Engrained in today’s society are a drive for perfection and a fear of failure that both contribute heavily to the idea that a student must receive a perfect score on the SAT to be worth something. Due to an increasingly heavy workload students feel extremely pressured throughout their junior and senior year, and random standardized tests don’t make them feel much more relaxed. Additionally, students could just not be natural test-taking geniuses, which is more common than one might normally believe. Sophomore Sofia Bautista of the Business Academy says that although she studies “extensively” for most of her exams, she ends up not doing well as a result of “[her] nerves” over the seriousness of her scores and the possibility of failure plaguing her mind. She, along with her other classmates, often make loose statements in which they reason that the average European student must be much better off in terms of a stress-free college application than the average American.

+ + + +

### [Stated task 1]
Answer these from the SAT passage, one per line:
(a) What two things does it say lead to the idea that a student needs a perfect SAT score?
(b) During which school years do students feel extremely pressured?
(c) Which academy is Sofia Bautista in?

+ + + +

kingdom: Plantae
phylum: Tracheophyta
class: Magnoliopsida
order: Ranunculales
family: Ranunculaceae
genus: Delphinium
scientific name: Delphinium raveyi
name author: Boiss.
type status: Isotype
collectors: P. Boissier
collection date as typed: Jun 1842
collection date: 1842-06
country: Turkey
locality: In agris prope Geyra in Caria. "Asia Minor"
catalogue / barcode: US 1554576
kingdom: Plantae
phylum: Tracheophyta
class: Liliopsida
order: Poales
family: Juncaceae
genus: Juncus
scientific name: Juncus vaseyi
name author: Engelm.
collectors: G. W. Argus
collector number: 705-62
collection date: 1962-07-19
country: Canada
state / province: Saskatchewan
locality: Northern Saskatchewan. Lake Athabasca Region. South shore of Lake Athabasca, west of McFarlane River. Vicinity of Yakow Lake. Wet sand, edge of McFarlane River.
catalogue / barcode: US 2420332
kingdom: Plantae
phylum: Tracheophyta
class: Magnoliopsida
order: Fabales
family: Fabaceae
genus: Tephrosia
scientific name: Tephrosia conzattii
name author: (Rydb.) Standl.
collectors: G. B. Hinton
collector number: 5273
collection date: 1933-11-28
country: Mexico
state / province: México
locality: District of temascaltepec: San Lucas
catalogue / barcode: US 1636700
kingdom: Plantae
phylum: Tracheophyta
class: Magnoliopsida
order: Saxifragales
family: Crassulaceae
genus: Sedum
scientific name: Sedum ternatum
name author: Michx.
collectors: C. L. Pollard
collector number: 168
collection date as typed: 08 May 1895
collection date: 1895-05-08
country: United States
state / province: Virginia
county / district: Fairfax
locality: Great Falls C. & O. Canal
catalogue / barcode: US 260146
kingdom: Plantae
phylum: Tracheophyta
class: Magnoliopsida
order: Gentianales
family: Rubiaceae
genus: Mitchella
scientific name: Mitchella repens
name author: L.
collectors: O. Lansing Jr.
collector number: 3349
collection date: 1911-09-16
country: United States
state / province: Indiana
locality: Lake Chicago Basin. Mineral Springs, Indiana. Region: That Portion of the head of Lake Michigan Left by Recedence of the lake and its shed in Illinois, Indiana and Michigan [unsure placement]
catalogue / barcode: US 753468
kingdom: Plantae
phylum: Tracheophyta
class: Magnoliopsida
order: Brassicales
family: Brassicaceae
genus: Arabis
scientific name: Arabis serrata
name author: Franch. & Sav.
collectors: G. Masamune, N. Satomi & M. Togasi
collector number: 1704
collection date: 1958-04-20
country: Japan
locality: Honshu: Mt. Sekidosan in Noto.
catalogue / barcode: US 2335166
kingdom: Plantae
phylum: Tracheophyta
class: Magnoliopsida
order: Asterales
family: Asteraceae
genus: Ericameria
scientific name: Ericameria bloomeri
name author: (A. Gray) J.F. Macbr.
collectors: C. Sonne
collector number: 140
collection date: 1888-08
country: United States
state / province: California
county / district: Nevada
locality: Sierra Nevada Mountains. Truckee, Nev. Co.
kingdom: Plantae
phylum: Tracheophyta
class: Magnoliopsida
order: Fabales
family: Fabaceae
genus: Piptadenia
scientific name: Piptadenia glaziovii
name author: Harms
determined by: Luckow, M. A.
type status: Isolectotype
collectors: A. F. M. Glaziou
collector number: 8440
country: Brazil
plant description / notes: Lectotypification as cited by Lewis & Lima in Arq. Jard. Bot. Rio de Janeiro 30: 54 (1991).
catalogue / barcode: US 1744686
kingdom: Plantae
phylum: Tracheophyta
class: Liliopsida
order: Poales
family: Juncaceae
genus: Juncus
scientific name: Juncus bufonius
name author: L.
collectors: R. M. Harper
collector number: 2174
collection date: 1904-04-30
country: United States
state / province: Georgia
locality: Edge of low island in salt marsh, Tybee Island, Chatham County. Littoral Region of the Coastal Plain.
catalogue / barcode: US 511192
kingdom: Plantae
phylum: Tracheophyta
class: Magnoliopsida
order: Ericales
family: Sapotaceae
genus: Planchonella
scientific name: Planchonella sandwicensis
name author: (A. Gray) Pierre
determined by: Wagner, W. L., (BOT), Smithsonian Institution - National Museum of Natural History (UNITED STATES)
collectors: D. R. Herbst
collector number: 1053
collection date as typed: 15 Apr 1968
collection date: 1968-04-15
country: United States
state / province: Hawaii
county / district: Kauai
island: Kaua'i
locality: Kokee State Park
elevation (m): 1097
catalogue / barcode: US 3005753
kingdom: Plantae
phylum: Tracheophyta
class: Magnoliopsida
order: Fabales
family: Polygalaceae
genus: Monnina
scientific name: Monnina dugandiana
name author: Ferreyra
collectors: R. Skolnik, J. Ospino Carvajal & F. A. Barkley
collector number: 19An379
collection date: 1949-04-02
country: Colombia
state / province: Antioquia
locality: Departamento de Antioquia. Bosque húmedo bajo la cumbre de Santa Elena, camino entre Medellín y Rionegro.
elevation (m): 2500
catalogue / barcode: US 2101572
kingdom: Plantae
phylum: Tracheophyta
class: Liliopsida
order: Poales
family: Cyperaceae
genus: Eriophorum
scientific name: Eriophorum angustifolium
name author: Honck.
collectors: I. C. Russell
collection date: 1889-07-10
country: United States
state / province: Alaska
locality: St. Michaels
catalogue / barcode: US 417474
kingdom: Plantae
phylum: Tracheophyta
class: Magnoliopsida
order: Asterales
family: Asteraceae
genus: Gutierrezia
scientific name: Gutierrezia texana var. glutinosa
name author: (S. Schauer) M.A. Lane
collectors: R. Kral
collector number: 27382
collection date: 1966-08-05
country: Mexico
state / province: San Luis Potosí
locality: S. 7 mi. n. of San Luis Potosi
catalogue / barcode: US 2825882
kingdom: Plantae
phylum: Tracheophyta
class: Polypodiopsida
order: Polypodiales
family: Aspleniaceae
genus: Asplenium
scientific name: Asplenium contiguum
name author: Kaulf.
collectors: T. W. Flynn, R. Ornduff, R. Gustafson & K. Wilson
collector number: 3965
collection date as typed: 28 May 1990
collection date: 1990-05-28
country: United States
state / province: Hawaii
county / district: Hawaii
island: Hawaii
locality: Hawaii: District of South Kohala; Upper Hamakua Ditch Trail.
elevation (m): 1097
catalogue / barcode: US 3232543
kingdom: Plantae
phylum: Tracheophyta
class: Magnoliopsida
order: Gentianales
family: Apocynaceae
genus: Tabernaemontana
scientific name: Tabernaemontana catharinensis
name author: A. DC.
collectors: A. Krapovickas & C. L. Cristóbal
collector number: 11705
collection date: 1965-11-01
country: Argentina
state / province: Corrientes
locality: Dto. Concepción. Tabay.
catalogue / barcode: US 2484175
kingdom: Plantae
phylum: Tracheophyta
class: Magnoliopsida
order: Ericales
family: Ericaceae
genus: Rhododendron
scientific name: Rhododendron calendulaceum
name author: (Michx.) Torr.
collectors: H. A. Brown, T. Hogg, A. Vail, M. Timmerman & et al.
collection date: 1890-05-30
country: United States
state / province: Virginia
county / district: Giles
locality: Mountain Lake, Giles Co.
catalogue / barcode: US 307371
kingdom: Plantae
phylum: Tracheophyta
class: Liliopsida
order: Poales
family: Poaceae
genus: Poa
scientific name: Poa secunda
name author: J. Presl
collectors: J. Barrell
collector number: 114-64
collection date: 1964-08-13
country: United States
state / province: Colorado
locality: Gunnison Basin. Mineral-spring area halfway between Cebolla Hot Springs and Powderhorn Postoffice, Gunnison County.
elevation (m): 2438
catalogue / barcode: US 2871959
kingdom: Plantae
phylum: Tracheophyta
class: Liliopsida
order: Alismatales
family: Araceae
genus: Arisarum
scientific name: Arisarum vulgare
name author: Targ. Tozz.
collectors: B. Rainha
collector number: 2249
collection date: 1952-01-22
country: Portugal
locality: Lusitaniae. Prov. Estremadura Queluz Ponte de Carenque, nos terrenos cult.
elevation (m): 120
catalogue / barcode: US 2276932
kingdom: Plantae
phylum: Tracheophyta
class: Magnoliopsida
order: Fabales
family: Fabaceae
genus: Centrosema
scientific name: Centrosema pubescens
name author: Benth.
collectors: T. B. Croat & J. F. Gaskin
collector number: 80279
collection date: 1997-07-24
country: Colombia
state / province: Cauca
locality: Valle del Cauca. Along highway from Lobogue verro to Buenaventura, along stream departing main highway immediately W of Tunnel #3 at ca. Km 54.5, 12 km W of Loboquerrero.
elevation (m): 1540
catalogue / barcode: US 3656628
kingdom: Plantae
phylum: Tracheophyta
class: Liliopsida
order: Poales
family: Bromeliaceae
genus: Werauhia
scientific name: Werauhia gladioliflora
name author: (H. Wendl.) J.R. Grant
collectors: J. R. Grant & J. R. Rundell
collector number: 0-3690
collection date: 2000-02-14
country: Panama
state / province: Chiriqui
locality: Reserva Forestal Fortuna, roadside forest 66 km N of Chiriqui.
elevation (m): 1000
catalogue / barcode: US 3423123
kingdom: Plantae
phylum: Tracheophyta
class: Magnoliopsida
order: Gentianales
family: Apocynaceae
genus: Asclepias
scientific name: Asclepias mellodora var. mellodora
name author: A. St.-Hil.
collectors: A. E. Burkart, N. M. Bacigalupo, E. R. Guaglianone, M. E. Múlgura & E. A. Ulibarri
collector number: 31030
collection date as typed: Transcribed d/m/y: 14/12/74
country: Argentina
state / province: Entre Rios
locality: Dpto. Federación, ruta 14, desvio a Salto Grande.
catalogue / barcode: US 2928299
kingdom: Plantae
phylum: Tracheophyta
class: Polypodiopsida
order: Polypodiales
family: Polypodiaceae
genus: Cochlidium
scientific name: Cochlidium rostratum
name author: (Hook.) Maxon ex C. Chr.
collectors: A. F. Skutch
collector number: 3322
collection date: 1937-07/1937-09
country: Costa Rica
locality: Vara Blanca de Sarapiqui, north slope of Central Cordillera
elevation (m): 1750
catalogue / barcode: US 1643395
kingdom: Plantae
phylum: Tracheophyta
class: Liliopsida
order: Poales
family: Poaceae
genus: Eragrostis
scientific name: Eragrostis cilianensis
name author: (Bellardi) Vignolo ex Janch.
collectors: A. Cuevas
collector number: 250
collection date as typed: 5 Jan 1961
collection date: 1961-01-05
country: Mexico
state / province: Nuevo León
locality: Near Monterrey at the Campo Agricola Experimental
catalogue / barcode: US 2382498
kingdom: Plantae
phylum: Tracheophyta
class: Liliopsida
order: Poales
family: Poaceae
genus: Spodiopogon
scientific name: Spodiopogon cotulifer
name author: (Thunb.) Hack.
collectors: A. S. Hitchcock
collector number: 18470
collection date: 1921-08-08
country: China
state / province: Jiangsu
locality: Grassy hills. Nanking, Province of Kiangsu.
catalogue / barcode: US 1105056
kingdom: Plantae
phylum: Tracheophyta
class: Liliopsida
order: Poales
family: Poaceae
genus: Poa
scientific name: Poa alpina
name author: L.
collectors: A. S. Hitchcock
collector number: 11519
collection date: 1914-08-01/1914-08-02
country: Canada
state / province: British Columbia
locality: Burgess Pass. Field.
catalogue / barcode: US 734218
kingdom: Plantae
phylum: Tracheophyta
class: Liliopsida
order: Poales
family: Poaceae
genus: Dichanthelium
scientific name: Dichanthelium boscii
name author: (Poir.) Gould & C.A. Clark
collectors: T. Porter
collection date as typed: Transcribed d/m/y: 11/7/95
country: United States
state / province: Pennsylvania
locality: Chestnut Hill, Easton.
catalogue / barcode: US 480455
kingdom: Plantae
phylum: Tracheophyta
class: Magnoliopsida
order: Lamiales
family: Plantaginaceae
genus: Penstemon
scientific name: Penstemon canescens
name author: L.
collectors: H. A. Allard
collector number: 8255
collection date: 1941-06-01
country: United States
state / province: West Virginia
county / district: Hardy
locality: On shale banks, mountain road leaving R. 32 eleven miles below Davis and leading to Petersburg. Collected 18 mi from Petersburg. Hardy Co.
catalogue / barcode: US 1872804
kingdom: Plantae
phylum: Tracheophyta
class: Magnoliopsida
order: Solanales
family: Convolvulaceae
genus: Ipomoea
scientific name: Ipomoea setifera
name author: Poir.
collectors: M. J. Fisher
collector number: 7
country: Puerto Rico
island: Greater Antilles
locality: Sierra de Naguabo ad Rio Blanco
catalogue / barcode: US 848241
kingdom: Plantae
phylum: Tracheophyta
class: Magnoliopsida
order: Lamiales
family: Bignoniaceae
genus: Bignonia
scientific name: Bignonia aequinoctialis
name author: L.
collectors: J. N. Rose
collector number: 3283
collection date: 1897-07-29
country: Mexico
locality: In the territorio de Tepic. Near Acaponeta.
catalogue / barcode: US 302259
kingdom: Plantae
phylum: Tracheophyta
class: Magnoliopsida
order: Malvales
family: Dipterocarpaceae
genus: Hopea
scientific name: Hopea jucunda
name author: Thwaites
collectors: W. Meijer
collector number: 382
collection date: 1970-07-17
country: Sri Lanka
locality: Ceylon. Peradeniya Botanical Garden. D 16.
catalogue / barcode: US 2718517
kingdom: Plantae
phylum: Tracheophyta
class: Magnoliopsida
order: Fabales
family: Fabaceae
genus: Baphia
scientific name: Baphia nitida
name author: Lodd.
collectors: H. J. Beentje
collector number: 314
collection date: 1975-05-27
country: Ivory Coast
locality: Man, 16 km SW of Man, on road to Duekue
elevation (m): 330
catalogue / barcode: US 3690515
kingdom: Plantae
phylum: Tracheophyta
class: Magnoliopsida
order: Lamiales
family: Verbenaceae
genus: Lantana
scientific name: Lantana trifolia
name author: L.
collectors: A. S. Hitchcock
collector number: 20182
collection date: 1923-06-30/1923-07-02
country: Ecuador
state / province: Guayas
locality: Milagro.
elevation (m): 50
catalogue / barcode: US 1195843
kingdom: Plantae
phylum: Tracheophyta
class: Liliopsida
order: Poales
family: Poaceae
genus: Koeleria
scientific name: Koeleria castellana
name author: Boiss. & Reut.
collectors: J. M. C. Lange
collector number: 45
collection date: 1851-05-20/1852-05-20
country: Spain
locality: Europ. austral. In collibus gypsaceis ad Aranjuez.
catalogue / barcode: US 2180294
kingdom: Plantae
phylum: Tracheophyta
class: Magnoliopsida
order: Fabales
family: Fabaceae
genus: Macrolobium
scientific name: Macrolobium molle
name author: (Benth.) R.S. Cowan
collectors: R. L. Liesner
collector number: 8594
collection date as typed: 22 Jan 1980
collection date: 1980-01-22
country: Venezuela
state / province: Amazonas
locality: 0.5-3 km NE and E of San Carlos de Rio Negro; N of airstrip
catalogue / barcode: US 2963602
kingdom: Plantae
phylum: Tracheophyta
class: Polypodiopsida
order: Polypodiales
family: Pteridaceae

+ + + +

### [Stated task 2]
Render the part of the records that opens with the line containing "locality: Dpto. Federación, ruta" and closes with the line containing "scientific name: Eragrostis cilianensis" as a Markdown table. Use the columns No. and Line, give one row per line, and leave out blank lines.

### [Complete output 1]
(a) A drive for perfection and a fear of failure
(b) Junior and senior year
(c) The Business Academy

### [Complete output 2]
| No. | Line |
|---|---|
| 1 | locality: Dpto. Federación, ruta 14, desvio a Salto Grande. |
| 2 | catalogue / barcode: US 2928299 |
| 3 | kingdom: Plantae |
| 4 | phylum: Tracheophyta |
| 5 | class: Polypodiopsida |
| 6 | order: Polypodiales |
| 7 | family: Polypodiaceae |
| 8 | genus: Cochlidium |
| 9 | scientific name: Cochlidium rostratum |
| 10 | name author: (Hook.) Maxon ex C. Chr. |
| 11 | collectors: A. F. Skutch |
| 12 | collector number: 3322 |
| 13 | collection date: 1937-07/1937-09 |
| 14 | country: Costa Rica |
| 15 | locality: Vara Blanca de Sarapiqui, north slope of Central Cordillera |
| 16 | elevation (m): 1750 |
| 17 | catalogue / barcode: US 1643395 |
| 18 | kingdom: Plantae |
| 19 | phylum: Tracheophyta |
| 20 | class: Liliopsida |
| 21 | order: Poales |
| 22 | family: Poaceae |
| 23 | genus: Eragrostis |
| 24 | scientific name: Eragrostis cilianensis |